**PROBLEM STATEMENT:** Return, unchanged and with no pictures, the lines below from the very first through the one that contains "### *Structuurvisie Ruimtelijke ordening*".

(Stored data entries)
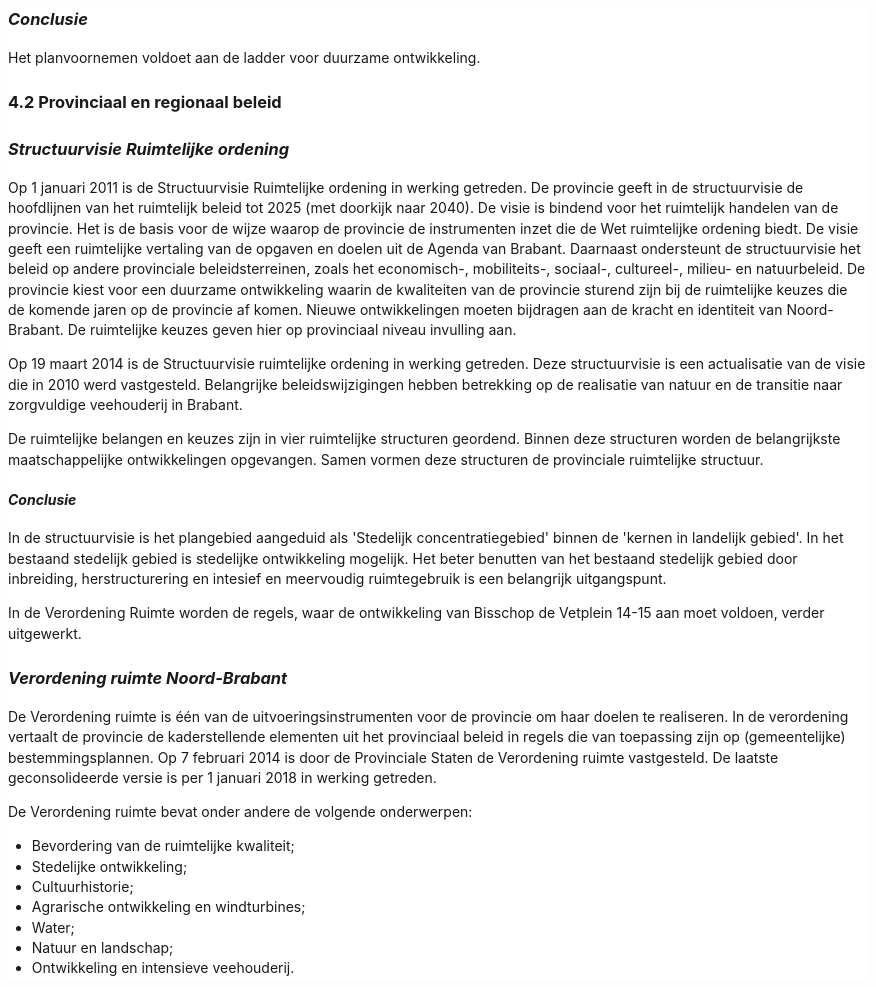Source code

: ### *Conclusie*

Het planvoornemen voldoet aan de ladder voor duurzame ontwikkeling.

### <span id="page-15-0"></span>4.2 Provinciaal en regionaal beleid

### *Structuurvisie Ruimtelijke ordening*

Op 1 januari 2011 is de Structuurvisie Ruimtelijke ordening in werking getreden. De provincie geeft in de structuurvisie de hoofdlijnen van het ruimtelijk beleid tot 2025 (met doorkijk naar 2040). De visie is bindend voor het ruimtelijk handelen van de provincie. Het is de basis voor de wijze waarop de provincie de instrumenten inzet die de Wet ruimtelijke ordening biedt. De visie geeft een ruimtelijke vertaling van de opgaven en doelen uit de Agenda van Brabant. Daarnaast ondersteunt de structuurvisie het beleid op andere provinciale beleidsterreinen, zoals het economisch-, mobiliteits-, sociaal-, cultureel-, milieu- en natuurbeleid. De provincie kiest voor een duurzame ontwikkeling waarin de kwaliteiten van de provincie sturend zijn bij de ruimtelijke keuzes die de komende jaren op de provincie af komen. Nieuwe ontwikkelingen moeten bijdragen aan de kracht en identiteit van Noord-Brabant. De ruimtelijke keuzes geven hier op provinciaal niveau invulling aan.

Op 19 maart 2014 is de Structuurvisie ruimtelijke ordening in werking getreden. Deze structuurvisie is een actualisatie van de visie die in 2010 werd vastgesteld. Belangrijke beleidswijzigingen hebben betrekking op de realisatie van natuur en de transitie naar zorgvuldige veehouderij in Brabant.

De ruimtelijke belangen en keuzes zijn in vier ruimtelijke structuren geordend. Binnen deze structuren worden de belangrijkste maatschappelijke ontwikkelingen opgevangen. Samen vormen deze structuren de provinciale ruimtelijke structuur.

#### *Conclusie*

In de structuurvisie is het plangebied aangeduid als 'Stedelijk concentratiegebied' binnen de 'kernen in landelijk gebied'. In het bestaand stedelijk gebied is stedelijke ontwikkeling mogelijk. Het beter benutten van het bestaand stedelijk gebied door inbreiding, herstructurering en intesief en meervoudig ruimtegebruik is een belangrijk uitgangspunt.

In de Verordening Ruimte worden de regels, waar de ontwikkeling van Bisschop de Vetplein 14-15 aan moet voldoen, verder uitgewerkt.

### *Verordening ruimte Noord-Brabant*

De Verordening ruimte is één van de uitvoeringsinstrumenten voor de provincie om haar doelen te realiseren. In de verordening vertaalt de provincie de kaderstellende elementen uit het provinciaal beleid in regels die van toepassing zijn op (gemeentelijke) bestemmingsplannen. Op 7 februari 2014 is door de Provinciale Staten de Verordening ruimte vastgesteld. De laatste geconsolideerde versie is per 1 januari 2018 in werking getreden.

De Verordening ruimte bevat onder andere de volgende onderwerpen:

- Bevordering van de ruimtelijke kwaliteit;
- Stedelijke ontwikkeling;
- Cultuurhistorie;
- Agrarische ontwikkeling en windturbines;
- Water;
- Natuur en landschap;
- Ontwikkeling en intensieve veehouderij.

**ANSWER BOX:**
Source code

: ### *Conclusie*

Het planvoornemen voldoet aan de ladder voor duurzame ontwikkeling.

### <span id="page-15-0"></span>4.2 Provinciaal en regionaal beleid

### *Structuurvisie Ruimtelijke ordening*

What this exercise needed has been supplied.